> [What is asked]:
A. Edit the article on Portland photographs below, starting with "PORTLAND, Maine —" and going on through "4:00 a.m shift.", so that "Town Taxi" reads "Harbor Cab" instead.
B. Pick up the article on John Duncan's Portland photographs after its last sentence and carry it on.

> [Excerpt]:

A new book of old photographs shows what endures—and what’s disappeared in Portland, Maine.

PORTLAND, Maine — In the early 1970s, John Duncan was 19, 20 years old, and working a variety of jobs in Portland. None of them were glamorous or lucrative as he washed dishes for the lunch counter of Woolworth’s department store, hauled garbage from the city to a pig farm in Falmouth, and drove a cab for Town Taxi on the 4:00 p.m. to 4:00 a.m shift.

Unlike taxis in big cities that, like sharks, were always on the move, cabs in Portland in that era spent a lot of parked at taxi stands, waiting for a call to go pick up a customer.

“There was a lot of sitting,” Duncan recalled. People who needed a ride, especially after midnight, could be anything from forgettable to colorful to downright scary. Sobriety levels varied dramatically. There were times you’d get people that were just totally out of control. But I never got robbed or anything.”

At least Duncan had a camera, and shooting photos of what was going on around him on the streets helped pass the time.

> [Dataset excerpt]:
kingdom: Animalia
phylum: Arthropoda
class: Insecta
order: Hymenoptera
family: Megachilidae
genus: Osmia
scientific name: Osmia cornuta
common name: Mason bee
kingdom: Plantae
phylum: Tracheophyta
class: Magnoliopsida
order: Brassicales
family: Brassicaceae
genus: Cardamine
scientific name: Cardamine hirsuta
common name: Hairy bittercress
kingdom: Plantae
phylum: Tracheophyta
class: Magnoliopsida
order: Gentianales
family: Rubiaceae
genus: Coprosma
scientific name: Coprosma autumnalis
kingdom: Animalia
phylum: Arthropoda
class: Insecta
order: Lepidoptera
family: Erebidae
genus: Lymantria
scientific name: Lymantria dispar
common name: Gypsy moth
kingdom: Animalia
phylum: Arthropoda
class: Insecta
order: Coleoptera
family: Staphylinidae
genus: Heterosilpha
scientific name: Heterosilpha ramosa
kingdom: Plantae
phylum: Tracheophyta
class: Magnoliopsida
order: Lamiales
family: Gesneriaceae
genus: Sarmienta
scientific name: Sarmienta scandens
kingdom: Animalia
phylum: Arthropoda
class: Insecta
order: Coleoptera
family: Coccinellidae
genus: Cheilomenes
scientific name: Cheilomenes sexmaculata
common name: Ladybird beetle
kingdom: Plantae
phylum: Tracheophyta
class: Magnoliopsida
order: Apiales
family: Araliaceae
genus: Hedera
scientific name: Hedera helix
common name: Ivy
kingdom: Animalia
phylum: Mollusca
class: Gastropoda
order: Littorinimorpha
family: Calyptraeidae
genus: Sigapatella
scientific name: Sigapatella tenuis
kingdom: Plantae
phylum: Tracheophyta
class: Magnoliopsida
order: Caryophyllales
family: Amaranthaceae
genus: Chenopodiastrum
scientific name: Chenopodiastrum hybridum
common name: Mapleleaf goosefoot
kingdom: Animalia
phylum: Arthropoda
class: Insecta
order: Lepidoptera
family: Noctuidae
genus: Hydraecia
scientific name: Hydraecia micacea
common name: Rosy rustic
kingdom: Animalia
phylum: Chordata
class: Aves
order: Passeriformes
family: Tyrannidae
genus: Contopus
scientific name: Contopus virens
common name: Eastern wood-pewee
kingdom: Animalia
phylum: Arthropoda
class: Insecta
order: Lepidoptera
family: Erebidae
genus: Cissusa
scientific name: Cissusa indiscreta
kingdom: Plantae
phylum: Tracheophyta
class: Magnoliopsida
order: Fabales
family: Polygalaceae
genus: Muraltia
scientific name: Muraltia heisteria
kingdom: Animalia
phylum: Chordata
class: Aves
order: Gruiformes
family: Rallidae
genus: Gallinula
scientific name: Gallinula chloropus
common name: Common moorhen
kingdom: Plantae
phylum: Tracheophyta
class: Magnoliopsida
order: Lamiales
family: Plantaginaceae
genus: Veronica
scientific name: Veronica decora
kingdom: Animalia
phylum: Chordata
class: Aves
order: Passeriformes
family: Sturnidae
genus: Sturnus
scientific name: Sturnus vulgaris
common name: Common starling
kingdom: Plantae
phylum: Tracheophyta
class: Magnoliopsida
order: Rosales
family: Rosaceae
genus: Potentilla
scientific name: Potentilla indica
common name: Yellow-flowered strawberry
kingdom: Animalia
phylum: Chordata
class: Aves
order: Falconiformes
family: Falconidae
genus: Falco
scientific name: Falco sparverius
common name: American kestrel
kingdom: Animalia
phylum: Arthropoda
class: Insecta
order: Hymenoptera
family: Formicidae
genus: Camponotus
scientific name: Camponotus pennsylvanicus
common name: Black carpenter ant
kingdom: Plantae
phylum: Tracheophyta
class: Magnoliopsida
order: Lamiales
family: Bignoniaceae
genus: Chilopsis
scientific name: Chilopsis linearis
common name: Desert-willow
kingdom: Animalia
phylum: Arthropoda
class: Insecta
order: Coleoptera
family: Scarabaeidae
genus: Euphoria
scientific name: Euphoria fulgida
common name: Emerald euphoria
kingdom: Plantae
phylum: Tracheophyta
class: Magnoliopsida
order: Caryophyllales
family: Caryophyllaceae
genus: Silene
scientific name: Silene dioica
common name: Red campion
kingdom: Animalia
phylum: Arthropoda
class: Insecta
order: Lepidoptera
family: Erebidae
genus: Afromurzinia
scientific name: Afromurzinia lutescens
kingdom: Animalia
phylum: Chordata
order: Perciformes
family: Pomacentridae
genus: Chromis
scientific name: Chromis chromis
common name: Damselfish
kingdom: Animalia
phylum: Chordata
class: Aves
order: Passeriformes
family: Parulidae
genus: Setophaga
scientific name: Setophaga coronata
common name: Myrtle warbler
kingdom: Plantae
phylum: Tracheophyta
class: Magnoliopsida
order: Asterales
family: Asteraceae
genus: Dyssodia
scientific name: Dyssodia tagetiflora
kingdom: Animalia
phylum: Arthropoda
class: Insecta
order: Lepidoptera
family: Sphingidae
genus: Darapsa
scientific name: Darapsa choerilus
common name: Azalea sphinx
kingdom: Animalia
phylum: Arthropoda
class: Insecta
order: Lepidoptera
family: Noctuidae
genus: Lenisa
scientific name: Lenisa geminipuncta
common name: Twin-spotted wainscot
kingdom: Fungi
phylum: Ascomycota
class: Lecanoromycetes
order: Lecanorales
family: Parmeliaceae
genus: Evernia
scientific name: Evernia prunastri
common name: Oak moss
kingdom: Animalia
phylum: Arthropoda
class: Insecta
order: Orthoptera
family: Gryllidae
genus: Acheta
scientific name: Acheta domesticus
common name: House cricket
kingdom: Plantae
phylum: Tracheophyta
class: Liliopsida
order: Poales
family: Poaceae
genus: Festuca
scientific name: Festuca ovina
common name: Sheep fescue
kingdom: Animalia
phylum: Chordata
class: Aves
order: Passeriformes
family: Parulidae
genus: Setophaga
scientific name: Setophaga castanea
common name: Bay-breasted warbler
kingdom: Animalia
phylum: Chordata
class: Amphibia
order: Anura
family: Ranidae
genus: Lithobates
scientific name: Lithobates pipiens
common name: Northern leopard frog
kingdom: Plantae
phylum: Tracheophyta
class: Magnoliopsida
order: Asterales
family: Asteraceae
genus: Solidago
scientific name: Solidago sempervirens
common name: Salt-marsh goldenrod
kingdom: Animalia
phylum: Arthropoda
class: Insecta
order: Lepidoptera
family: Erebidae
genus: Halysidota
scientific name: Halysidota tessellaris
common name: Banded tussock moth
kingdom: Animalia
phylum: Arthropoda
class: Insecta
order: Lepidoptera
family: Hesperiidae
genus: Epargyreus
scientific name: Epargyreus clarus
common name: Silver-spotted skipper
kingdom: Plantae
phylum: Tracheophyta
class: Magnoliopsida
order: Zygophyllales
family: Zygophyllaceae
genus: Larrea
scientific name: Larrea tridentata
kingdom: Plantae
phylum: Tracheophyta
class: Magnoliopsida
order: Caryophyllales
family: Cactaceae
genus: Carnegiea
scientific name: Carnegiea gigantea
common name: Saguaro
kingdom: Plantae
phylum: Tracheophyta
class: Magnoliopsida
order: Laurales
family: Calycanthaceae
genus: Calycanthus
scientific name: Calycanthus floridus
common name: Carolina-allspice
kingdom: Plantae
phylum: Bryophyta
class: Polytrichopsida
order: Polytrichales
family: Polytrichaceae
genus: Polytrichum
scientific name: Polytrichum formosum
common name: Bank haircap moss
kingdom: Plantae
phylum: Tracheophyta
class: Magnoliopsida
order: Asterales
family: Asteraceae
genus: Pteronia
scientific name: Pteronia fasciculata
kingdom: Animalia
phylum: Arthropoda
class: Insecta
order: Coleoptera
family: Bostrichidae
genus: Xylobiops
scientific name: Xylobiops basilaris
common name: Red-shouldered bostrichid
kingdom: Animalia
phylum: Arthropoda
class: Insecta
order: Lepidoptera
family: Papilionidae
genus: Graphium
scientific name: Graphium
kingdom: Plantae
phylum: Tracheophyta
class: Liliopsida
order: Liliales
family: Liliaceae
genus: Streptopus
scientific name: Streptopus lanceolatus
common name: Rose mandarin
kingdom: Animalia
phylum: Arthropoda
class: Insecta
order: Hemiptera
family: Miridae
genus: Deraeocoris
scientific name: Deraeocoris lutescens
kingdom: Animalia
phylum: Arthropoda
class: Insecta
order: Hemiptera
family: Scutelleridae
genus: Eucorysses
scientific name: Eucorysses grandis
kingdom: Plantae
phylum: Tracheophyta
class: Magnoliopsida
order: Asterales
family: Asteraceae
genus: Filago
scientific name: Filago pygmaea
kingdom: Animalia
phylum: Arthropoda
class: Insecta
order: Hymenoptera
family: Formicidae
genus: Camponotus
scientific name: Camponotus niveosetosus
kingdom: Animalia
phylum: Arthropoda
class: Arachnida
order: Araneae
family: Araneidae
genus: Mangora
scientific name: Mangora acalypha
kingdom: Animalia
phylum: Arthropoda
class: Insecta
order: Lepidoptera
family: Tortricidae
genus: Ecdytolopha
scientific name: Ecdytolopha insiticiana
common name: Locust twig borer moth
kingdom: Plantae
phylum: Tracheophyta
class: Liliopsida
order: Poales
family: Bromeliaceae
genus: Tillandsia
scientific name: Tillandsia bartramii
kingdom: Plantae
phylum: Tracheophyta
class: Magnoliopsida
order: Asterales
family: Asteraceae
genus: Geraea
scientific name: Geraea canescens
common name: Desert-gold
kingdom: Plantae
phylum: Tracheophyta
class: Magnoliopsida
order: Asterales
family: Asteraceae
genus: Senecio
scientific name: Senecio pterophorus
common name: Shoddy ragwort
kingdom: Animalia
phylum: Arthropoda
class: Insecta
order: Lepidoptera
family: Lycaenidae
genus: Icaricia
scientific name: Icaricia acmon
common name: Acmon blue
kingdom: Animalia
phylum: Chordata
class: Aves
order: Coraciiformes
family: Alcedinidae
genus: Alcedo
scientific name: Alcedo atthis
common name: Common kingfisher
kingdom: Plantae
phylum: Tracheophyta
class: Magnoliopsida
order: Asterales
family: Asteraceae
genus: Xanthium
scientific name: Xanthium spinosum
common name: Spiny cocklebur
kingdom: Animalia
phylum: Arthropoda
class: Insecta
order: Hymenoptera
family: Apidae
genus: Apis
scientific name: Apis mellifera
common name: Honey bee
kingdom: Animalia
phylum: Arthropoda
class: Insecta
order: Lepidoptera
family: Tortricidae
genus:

> [Task results]:
A.
PORTLAND, Maine — In the early 1970s, John Duncan was 19, 20 years old, and working a variety of jobs in Portland. None of them were glamorous or lucrative as he washed dishes for the lunch counter of Woolworth’s department store, hauled garbage from the city to a pig farm in Falmouth, and drove a cab for Harbor Cab on the 4:00 p.m. to 4:00 a.m shift.

B.
Turns out he had a superb eye and a genuine gift for composition, and now the best of his photos have been collected in a book published by Islandport Press called “Take It Easy: Portland in the 1970s.” The black and white images are striking: they show a gritty Portland, a cityscape still with us yet altered, smoothed over and made more prosperous as the decades have rolled by.

Duncan, now 72, lives in Portland a few miles off the peninsula. He still loves street photography, and two or three times a week he makes the trip downtown, almost always with camera in hand. 

“I bike in and just walk around and see what happens," he said.